The Atlanta Journal-Constitution Published on: 02/27/06 Former Atlanta Mayor Andrew Young is rising to the defense of Wal-Mart as a company that helps the poor, but acknowledges his new efforts may be in conflict with his years of being pro-union.

In an announcement to be made today, Young says he'll be chairman of the national steering committee for the new Working Families for Wal-Mart, funded by the company and its suppliers.

Wal-Mart has been criticized for allegedly not paying its workers enough, not offering decent health care benefits and for driving small-town retailers out of business. Young says the criticism is unfair and one-sided because it doesn't credit the retailer for its contributions to low-income communities.

"I like to fight poverty," Young said Sunday. "For almost 10 years, I've been using in my sermons the message that fighting poverty is good business, and I've used Wal-Mart as an example. The question is how do you fight poverty — with high wages or low prices? The answer is both."

Young also is chairman of the Drum Major Institute for Public Policy, a nonprofit that describes itself as dedicated to "progressive public policy for social and economic fairness." Once known as the Gandhi Society, Young said, it has a "New York liberal constituency that was very valuable and very important in the civil rights days." The group was founded by Harry Wachtel, lawyer and adviser to the late Rev. Martin Luther King Jr.

"The Wal-Mart people know I've been a strong advocate of the trade union movement," he said.

Last March, Drum Major Institute's "Marketplace of Ideas" round table, which took place at the Harvard Club in New York, featured Andy Stern, president of the Service Employees International Union. Stern's union is the key backer of Wal-Mart Watch.

Young says his roles with Wal-Mart and the Drum Major Institute are at apparent philosophical odds. "There's probably a conflict," Young said. "I can't step down from my past."

But he said he has "worked out these conflicts in my own mind" and that he sees opportunity for dialogue.

Paul Blank, campaign director for WakeUpWalMart.com, said Young's new group "is another well-funded ploy by Wal-Mart to try and cover up its record of driving down wages, not providing affordable health care, shifting costs onto taxpayers and shipping U.S. jobs overseas."

He called on Young "to use his new position to help us change Wal-Mart for the better, rather than defend its abysmal record of child labor violations and poor health care."

The company has told Young that a family can save $2,300 a year by shopping at Wal-Mart. Company founder Sam Walton "really created a model that allowed any American to have middle-class luxuries at a low cost," Young said.

In addition to Young, the steering committee of 16 other members includes two other Georgians: the Rev. Barbara King and Ron Galloway, an Augusta filmmaker who recently made a pro-Wal-Mart documentary. Young's firm, GoodWorks International, has been hired by Wal-Mart to be a consultant. The other steering committee members are not being paid.

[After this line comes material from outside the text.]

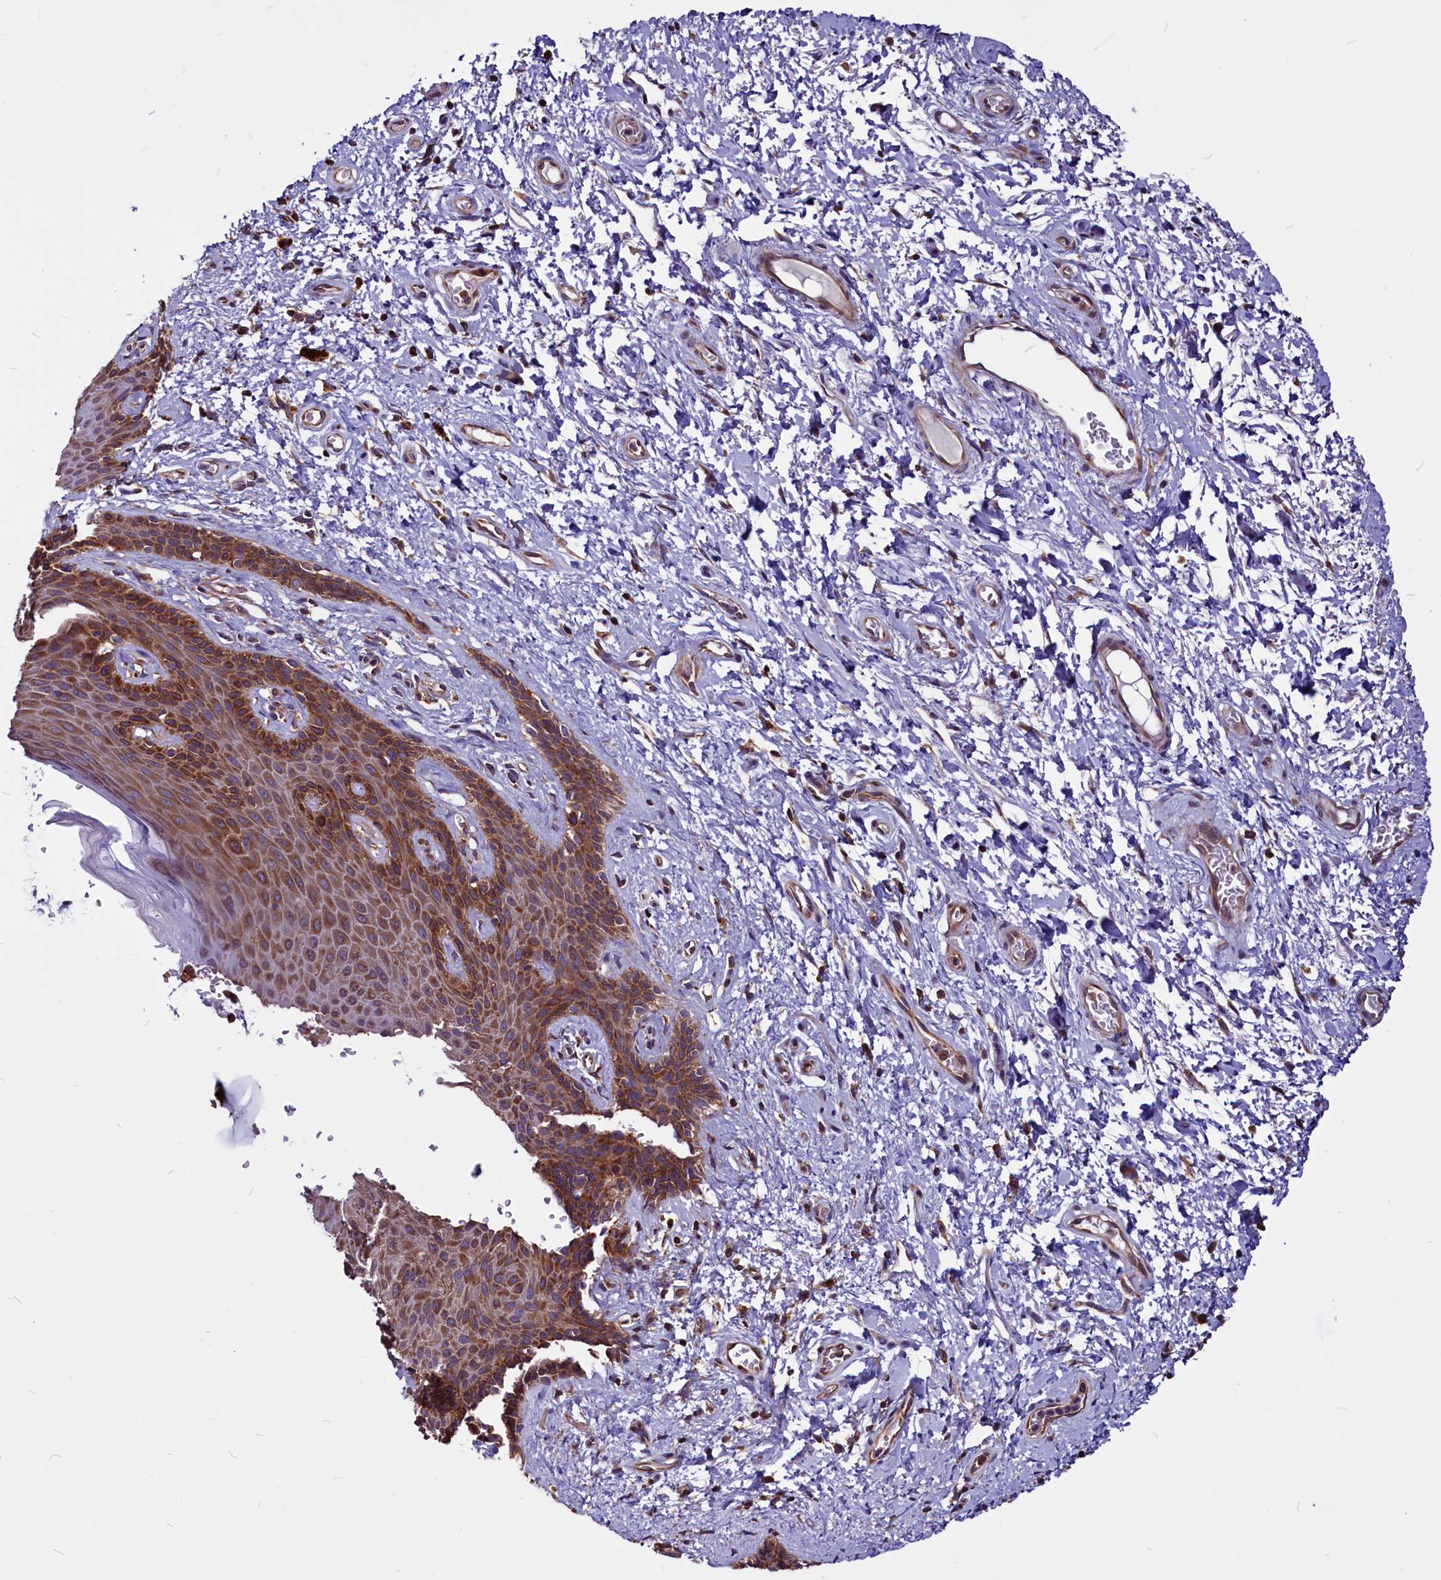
{"staining": {"intensity": "strong", "quantity": ">75%", "location": "cytoplasmic/membranous"}, "tissue": "skin", "cell_type": "Epidermal cells", "image_type": "normal", "snomed": [{"axis": "morphology", "description": "Normal tissue, NOS"}, {"axis": "topography", "description": "Anal"}], "caption": "A micrograph showing strong cytoplasmic/membranous positivity in about >75% of epidermal cells in normal skin, as visualized by brown immunohistochemical staining.", "gene": "EIF3G", "patient": {"sex": "female", "age": 46}}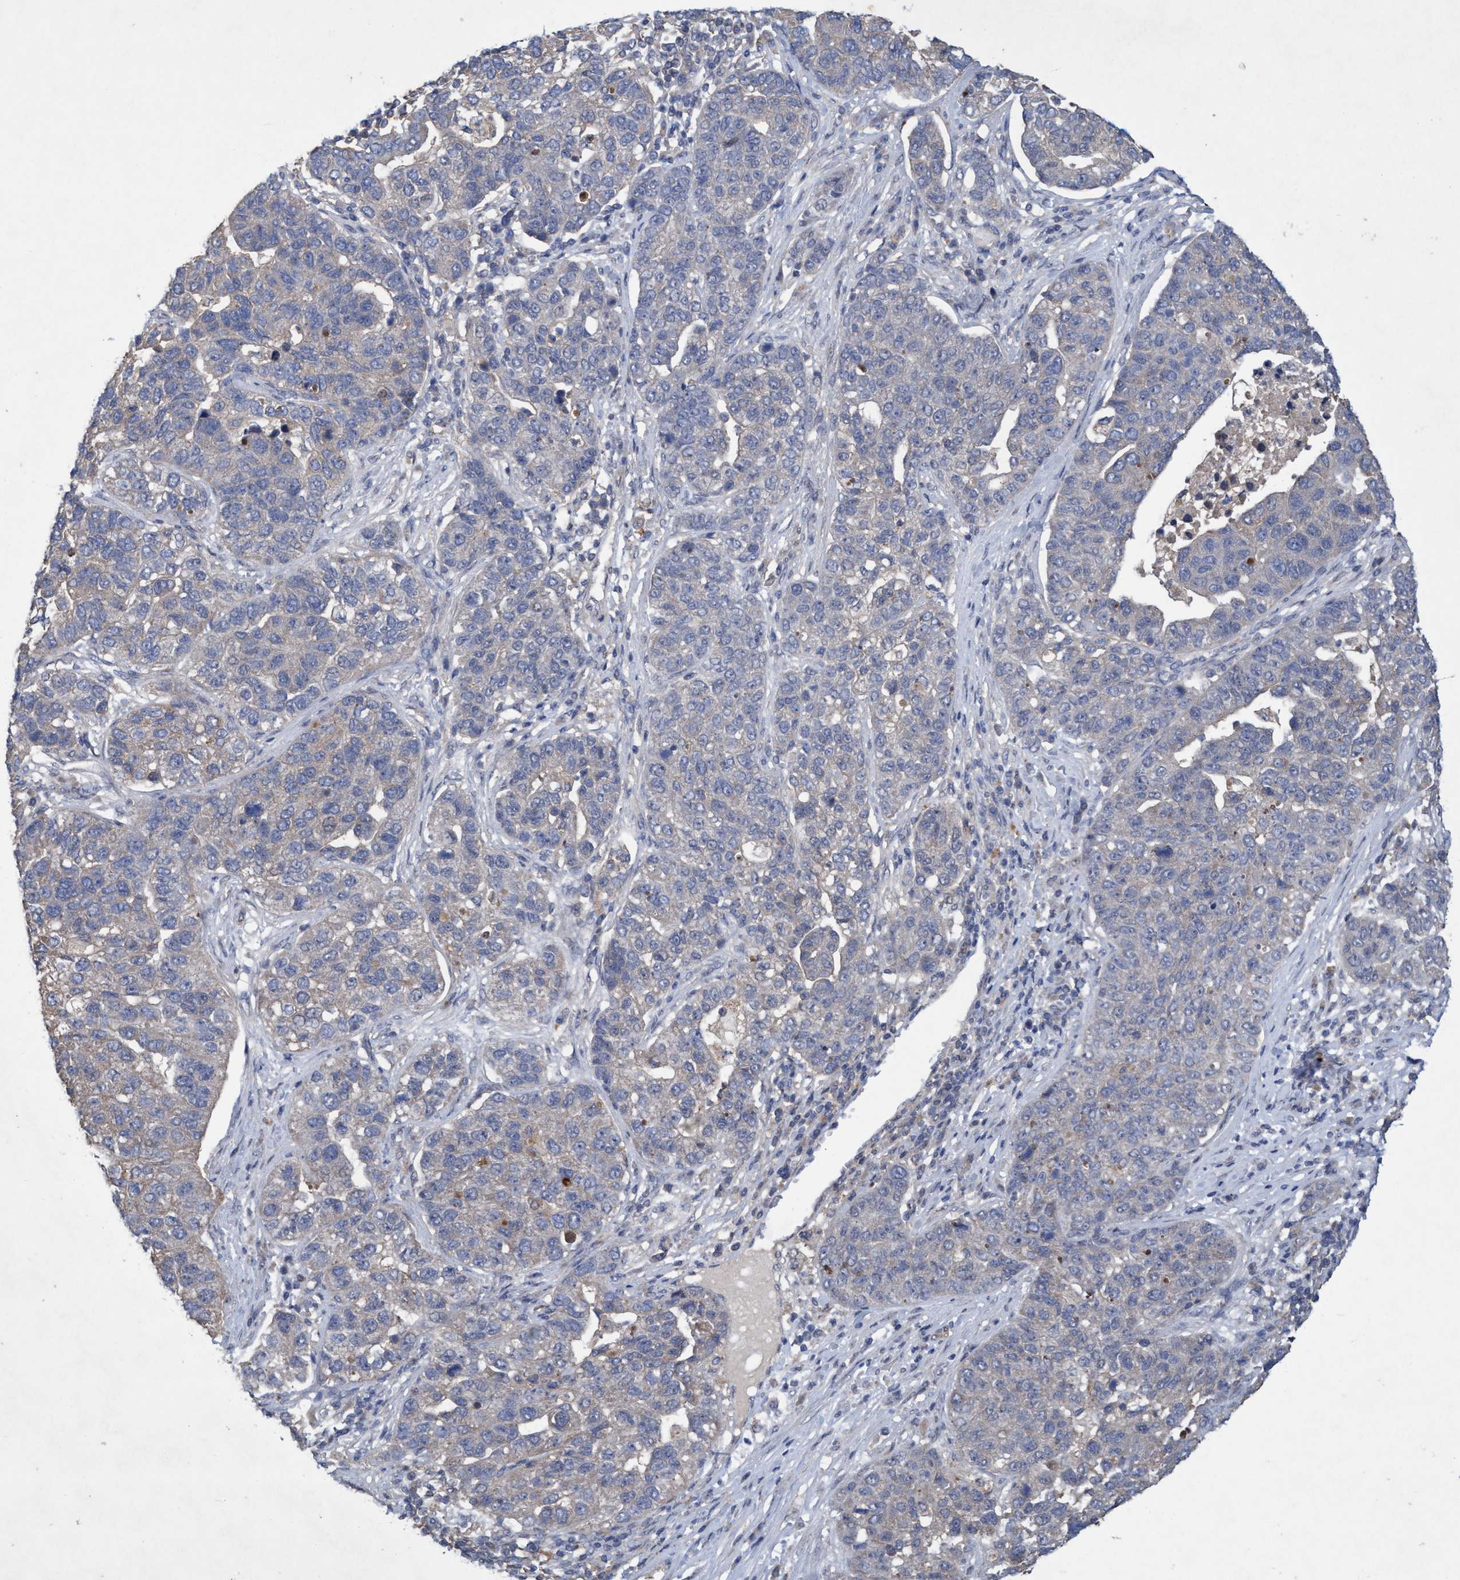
{"staining": {"intensity": "negative", "quantity": "none", "location": "none"}, "tissue": "pancreatic cancer", "cell_type": "Tumor cells", "image_type": "cancer", "snomed": [{"axis": "morphology", "description": "Adenocarcinoma, NOS"}, {"axis": "topography", "description": "Pancreas"}], "caption": "The micrograph reveals no staining of tumor cells in pancreatic cancer (adenocarcinoma). (Stains: DAB immunohistochemistry with hematoxylin counter stain, Microscopy: brightfield microscopy at high magnification).", "gene": "ZNF677", "patient": {"sex": "female", "age": 61}}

"His position is unique, and it's related to the specific time commitment he has made," said Kevin Sheridan, a spokesman for Working Families. "He will be the public face and the spokesman for the group."

Wal-Mart formed the group in December in response to growing criticism from two organizations supported by labor unions, Wal-Mart Watch and WakeUpWalmart, which lead grass-roots campaigns to push the company to increase wages and benefits.

Young, a civil rights leader and a former U.S. ambassador to the United Nations, did acknowledge that some of the criticisms may be valid.

"Nobody who hires over 1 million people is free from faults and complaints," said Young, who is also a former union organizer. "But the question is whether you have a process to address them and a management that is sensitive to those complaints."

Marilyn Geewax of the Washington Bureau contributed to this article.